My Lords, the Minister, the noble Baroness, Lady Greengross, and I have a fair degree of form on this subject, going back over a number of years. Indeed, as I listened to the Minister introducing this matter to the House tonight, my mind wandered back to the dreaded days of the NHS Redress Bill, when the noble Lord, Lord Warner, sought to assure those of us who, in those days, sat on the other side of the Chamber that all would be well in the NHS and there was no need for a duty of candour because a new culture of openness was going to work its way through the NHS.
I have to say that things have changed because back then the professional bodies representing the staff of the NHS fought that duty of candour tooth and nail, so it is rather pleasing to have the news this week that they now have changed their minds and are willing to accept that they should uphold the duty of candour. They are moving to a point of discussing with their members not whether, but how, they do that.

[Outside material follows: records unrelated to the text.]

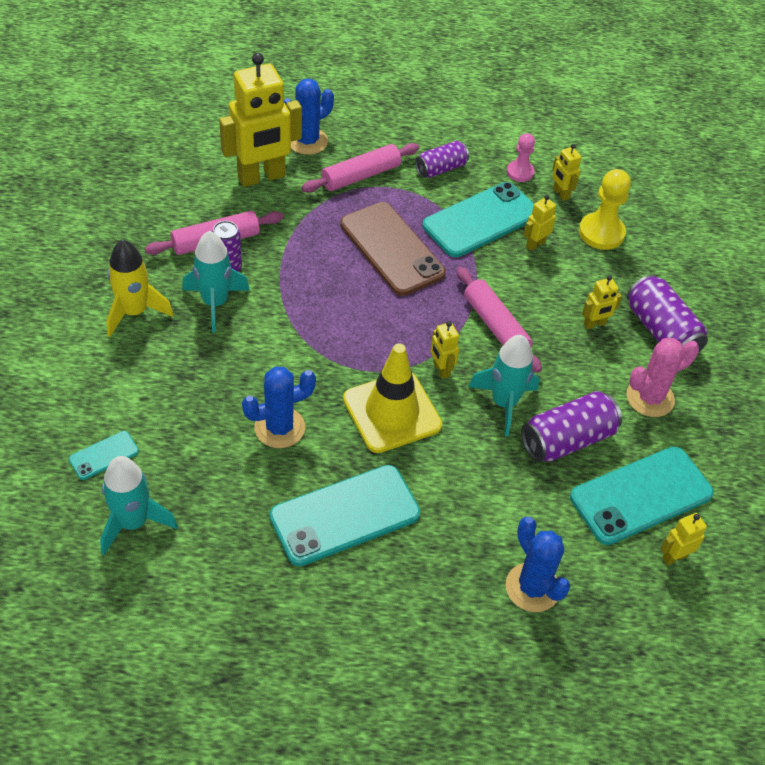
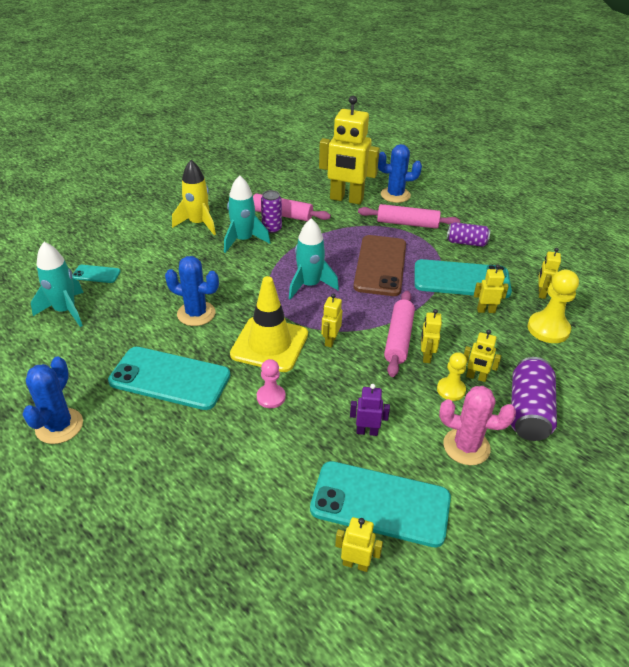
camera: 45 degrees right, 10 degrees down
(504, 403) = (349, 383): turquoise rocket -> turquoise rocket (309, 285)
(520, 172) = (523, 268): pink pawn -> pink pawn (271, 397)
(532, 587) = (225, 502): blue cactus -> blue cactus (59, 426)
(536, 330) = (426, 356): none -> yellow robot
(567, 440) = (367, 431): purple can -> purple robot
(588, 351) = (451, 390): none -> yellow pawn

I agree with the Minister that the CQC in its present form is a long way from CSCI and its predecessors in their various guises. It is properly constituted, far better resourced and has a focus to its work. Albeit that it works across a far bigger canvas than it ever did in the past, it is already performing to a much higher degree than before.

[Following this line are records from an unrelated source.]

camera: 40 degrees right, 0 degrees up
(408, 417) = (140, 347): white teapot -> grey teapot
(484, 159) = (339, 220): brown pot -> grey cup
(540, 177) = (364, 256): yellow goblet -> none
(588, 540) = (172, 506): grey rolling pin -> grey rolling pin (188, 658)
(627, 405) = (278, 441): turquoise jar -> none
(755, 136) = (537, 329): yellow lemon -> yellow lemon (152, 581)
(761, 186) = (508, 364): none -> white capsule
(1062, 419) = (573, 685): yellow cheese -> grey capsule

However, I return to the point the noble Baroness, Lady Greengross, and I made during the passage of the Care Bill. In that legislation, in relation to care homes and incidents where vulnerable adults may be thought to be at risk of abuse, this House fell short in its legislative function in that it did not give a power of entry to people or bodies who suspected that there might be abuse taking place. It is with that deficiency
in the law sitting in place that we have to judge all the regulations and guidance such as this that come before us and ask ourselves whether, if a person was being abused or maltreated in a care home, it would be detected.

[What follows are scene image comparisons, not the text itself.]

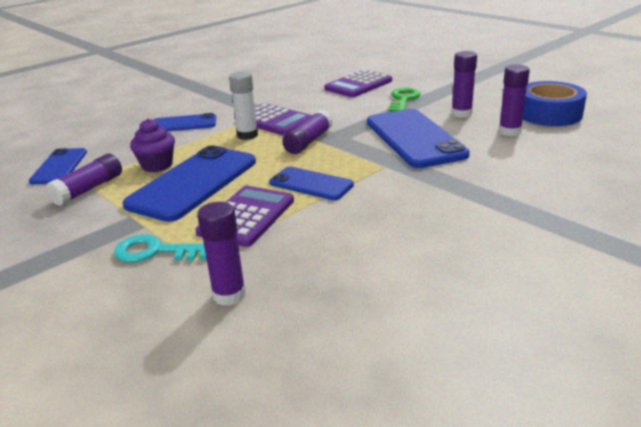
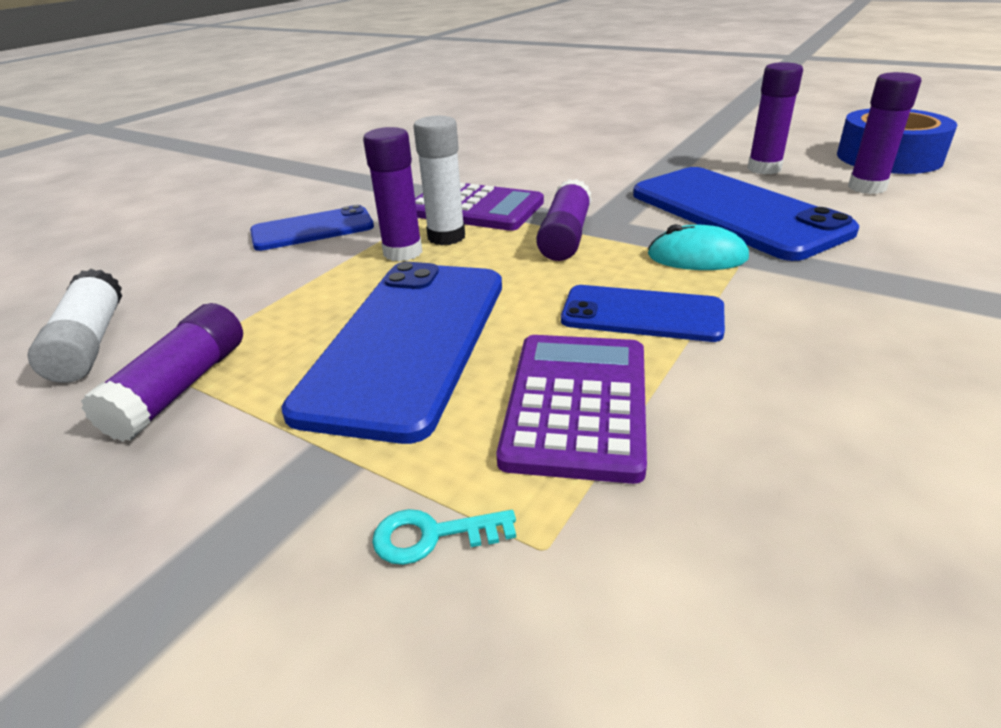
camera: 15 degrees left, 5 degrees up
(59, 166) = (89, 343): blue phone -> white glue stick
(155, 251) = (433, 536): turquoise key -> turquoise key, size x0.58
(157, 165) = (307, 314): purple cupcake -> none
(229, 295) = (716, 647): purple glue stick -> purple glue stick (403, 252)
(358, 85) = (564, 143): purple calculator -> none
(367, 160) = (697, 257): none -> turquoise mouse
(403, 99) = (654, 157): green key -> none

Therefore, the noble Lord, Lord Hunt, is right to focus, as he has done, on the issues of complaints procedures and emergency planning. I accept that within the overall framework service providers are now required not only to provide their services but to report on outcomes for individuals and standard of care, but nonetheless, there is something slightly amiss. For me, it goes back to the issue of power of entry. It goes back to the point at which a concerned relative has the power to override things.
I would also like to ask the Minister for a point of clarification. It seems that Ministers are quite clear that the introduction of new basic standards rectifies what was clearly an unsatisfactory position whereby one could not prosecute a provider unless and until an improvement notice had been issued. That was clearly wrong, and a number of providers got off the hook on that technicality. Will the Minister clarify, if he can, that under these regulations a breach of fundamental standards is still not in and of itself a reason to trigger a prosecution and that a reason to trigger a prosecution is a breach of the regulations? I would like to know how the department sees that working in practice to cover the deficiency to which I alluded a moment ago.
Finally, I welcome the fit and proper person test. It is long overdue. It is a good job that it is coming to the statute book as quickly as it is.